* [PASSAGE PROVIDED]:
Mine have a 'crate' cage that is theirs and it gives them security and breathing space should they need it. They are free to enter/exit at will. They are introduced to the cage as a puppy.


----------



## clairebear1984 (Dec 13, 2009)

miss_ferret said:


> :gasp: that said i know of one dog who tried to eat a can of expandable gap filler. to each their own :lol2:


bles him, got back and it must being out other dog who knock it of table as hes a deerhound and jack was a puppy then. had to ring vets and i had to carefully removed dried up glue of his whiskers lol


----------



## Daisyy (Jan 15, 2010)

clairebear1984 said:


> bles him, got back and it must being out other dog who knock it of table as hes a deerhound and jack was a puppy then. had to ring vets and i had to carefully removed dried up glue of his whiskers lol





miss_ferret said:


> :gasp: that said i know of one dog who tried to eat a can of expandable gap filler. to each their own :lol2:


LOL! awwwwwww! i'll have to keep the expandable gap filler and super glue away! :lol2:


----------



## Shell195 (May 31, 2007)

* [WORK INSTRUCTIONS]: Repeat word for word the stretch of the dog forum thread from "Mine have a" through "(Dec 13, 2009)".

* [DATA TO EXAMINE]:
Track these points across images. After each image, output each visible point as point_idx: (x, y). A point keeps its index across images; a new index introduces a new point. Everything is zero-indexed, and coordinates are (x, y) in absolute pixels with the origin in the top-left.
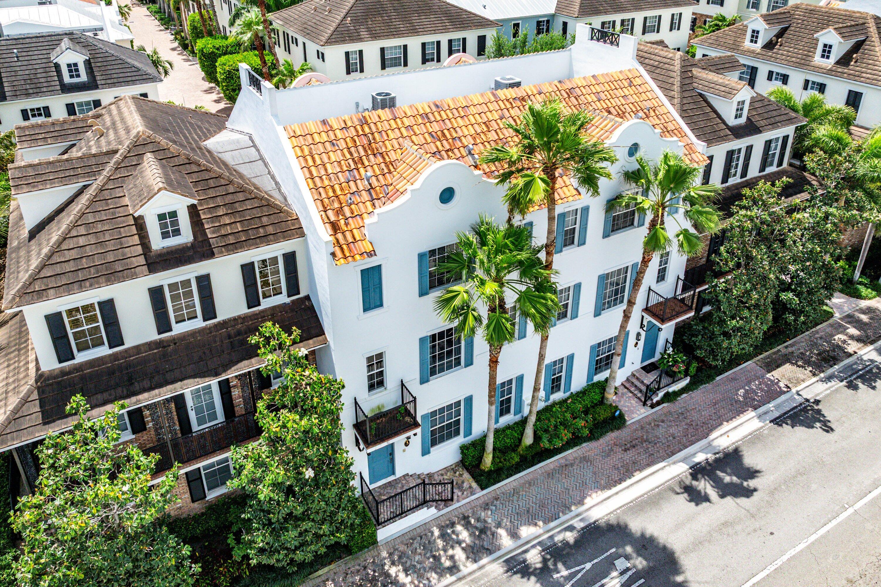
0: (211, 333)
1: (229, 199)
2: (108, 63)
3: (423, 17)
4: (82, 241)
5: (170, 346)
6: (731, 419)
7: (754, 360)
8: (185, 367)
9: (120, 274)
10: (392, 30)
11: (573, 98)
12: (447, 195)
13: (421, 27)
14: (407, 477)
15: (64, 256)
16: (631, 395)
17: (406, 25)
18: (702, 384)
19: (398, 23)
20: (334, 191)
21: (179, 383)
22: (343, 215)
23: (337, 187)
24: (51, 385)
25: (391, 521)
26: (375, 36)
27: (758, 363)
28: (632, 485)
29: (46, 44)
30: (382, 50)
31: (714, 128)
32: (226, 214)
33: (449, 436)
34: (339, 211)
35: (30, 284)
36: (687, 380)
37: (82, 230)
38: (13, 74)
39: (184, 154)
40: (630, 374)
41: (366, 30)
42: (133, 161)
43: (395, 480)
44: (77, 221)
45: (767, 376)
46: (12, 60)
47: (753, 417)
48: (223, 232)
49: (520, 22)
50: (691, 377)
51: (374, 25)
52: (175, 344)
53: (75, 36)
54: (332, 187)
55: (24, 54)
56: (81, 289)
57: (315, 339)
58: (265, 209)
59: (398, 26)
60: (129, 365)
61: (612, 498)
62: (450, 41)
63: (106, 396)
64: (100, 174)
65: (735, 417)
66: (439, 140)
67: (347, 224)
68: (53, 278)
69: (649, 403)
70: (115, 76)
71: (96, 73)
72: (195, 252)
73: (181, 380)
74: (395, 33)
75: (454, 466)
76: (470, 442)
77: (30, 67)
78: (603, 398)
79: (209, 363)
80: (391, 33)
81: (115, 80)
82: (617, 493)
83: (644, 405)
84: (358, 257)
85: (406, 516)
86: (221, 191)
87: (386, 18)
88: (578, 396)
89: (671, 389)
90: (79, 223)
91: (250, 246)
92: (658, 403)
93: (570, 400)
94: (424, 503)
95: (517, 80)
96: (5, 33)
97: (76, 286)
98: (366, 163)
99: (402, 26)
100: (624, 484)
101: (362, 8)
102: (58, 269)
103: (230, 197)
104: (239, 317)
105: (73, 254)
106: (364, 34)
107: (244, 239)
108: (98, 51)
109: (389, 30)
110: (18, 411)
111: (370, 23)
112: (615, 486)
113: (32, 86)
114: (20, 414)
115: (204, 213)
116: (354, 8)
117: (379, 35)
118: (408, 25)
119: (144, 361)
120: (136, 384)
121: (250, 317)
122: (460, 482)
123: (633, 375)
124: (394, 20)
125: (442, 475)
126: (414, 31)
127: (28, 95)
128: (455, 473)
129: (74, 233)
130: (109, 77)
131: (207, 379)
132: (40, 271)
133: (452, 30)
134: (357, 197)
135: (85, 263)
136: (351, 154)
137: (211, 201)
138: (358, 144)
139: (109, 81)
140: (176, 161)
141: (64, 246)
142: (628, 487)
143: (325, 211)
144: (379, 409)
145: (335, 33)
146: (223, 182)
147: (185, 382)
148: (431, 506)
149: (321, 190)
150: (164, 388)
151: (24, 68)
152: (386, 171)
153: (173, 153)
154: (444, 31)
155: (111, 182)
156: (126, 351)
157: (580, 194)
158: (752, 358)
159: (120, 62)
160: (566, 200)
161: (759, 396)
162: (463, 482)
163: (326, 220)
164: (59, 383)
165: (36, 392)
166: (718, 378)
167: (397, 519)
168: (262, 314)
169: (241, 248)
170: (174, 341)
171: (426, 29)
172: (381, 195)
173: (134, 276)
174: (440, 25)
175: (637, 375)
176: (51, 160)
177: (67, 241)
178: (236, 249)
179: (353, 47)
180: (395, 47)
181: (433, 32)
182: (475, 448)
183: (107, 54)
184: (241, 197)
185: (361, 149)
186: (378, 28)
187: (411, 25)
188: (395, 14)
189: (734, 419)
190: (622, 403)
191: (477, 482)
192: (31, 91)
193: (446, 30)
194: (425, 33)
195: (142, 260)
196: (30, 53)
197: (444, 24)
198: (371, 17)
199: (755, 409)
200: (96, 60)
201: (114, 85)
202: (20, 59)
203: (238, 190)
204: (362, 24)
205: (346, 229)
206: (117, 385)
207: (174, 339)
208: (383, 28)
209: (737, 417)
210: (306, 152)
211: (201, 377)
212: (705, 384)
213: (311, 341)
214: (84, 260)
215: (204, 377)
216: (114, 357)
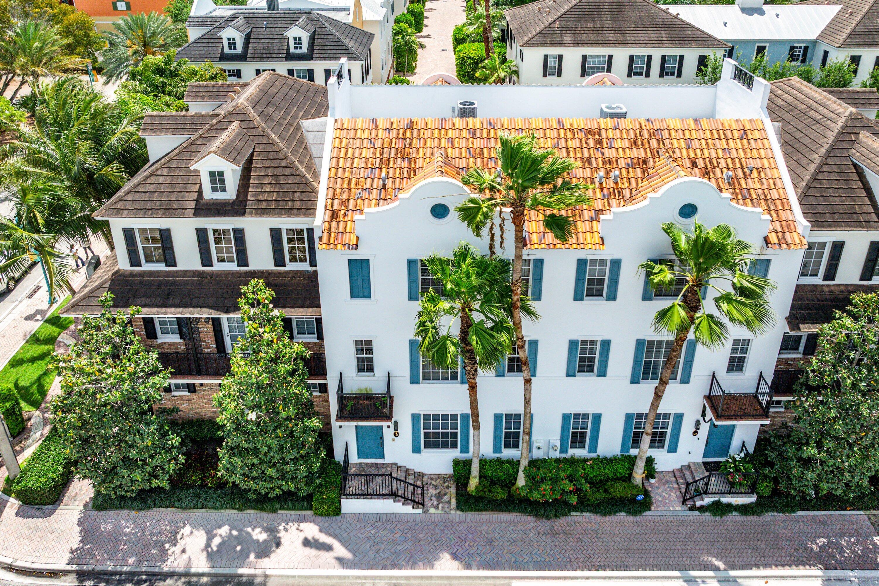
0: (240, 277)
1: (278, 171)
2: (328, 40)
3: (639, 29)
4: (161, 180)
5: (207, 278)
6: (783, 566)
7: (868, 512)
8: (209, 298)
9: (174, 211)
10: (599, 39)
11: (654, 140)
12: (439, 211)
13: (633, 39)
14: (394, 466)
15: (145, 188)
16: (676, 486)
17: (616, 35)
18: (773, 511)
19: (609, 32)
20: (349, 184)
21: (199, 309)
22: (346, 207)
23: (354, 181)
24: (120, 280)
25: (356, 497)
26: (577, 43)
27: (873, 518)
28: (609, 578)
29: (289, 19)
30: (584, 57)
31: (854, 208)
32: (270, 183)
33: (445, 446)
34: (345, 203)
35: (116, 203)
36: (751, 499)
37: (165, 172)
38: (258, 40)
39: (263, 128)
40: (686, 464)
41: (572, 35)
42: (223, 125)
43: (384, 464)
44: (165, 164)
45: (875, 538)
46: (262, 29)
47: (817, 577)
48: (260, 198)
49: (767, 45)
50: (759, 497)
51: (582, 32)
52: (211, 277)
53: (312, 15)
54: (350, 180)
55: (271, 26)
56: (145, 215)
57: (315, 309)
58: (302, 186)
59: (607, 35)
60: (174, 283)
61: (579, 580)
62: (664, 57)
63: (148, 301)
64: (196, 132)
65: (790, 566)
66: (475, 157)
67: (345, 215)
68: (131, 202)
69: (690, 503)
70: (328, 51)
71: (315, 48)
72: (232, 208)
73: (201, 307)
74: (601, 42)
75: (447, 476)
76: (464, 460)
77: (271, 37)
78: (631, 475)
79: (226, 300)
80: (597, 42)
81: (327, 55)
82: (588, 578)
83: (683, 504)
84: (339, 246)
85: (371, 499)
86: (275, 163)
87: (598, 25)
88: (601, 462)
89: (725, 500)
90: (166, 166)
91: (275, 214)
92: (702, 509)
93: (591, 462)
94: (393, 495)
95: (624, 110)
96: (280, 6)
97: (160, 212)
98: (391, 165)
99: (612, 35)
100: (601, 573)
101: (577, 13)
102: (137, 197)
103: (280, 170)
104: (267, 271)
105: (152, 188)
106: (568, 38)
107: (273, 207)
108: (323, 29)
109: (596, 39)
110: (93, 292)
111: (579, 29)
112: (590, 570)
113: (267, 52)
114: (93, 294)
115: (254, 179)
116: (568, 13)
117: (583, 42)
118: (619, 35)
119: (184, 284)
120: (171, 300)
121: (275, 274)
122: (443, 493)
123: (689, 467)
124: (606, 29)
125: (432, 479)
126: (623, 43)
127: (262, 59)
128: (445, 483)
129: (159, 173)
130: (324, 51)
131: (218, 313)
132: (125, 195)
133: (667, 45)
134: (367, 193)
135: (155, 197)
136: (382, 153)
137: (263, 170)
138: (393, 145)
139: (322, 55)
140: (255, 132)
141: (148, 181)
142: (604, 578)
143: (333, 200)
144: (366, 390)
145: (539, 35)
146: (280, 156)
147: (203, 309)
148: (399, 501)
149: (339, 180)
150: (187, 309)
151: (267, 37)
152: (406, 175)
153: (255, 125)
154: (657, 45)
155: (201, 139)
156: (177, 272)
157: (603, 244)
158: (868, 509)
159: (337, 40)
160: (582, 246)
161: (843, 556)
162: (445, 494)
163: (329, 207)
164: (126, 281)
165: (109, 283)
166: (800, 513)
167: (362, 497)
168: (285, 275)
169: (267, 214)
170: (212, 275)
171: (637, 42)
172: (389, 197)
173: (182, 216)
174: (656, 39)
175: (693, 468)
176: (203, 113)
177: (152, 178)
178: (264, 214)
179: (553, 51)
180: (599, 56)
181: (644, 45)
182: (465, 466)
183: (329, 33)
184: (288, 171)
185: (393, 151)
186: (585, 35)
187: (623, 35)
188: (610, 22)
189: (787, 567)
190: (660, 490)
191: (458, 499)
192: (265, 56)
193: (660, 45)
194: (634, 45)
195: (193, 205)
196: (276, 26)
197: (661, 39)
198: (583, 23)
199: (826, 569)
200: (319, 37)
201: (325, 59)
202: (267, 29)
203: (289, 165)
204: (570, 29)
205: (341, 219)
206: (159, 296)
207: (212, 274)
208: (590, 35)
209: (794, 567)
210: (344, 144)
211: (215, 310)
212: (777, 511)
213: (310, 310)
214: (156, 194)
215: (218, 310)
216: (167, 274)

* [SOLUTION BELOW]:
Mine have a 'crate' cage that is theirs and it gives them security and breathing space should they need it. They are free to enter/exit at will. They are introduced to the cage as a puppy.


----------



## clairebear1984 (Dec 13, 2009)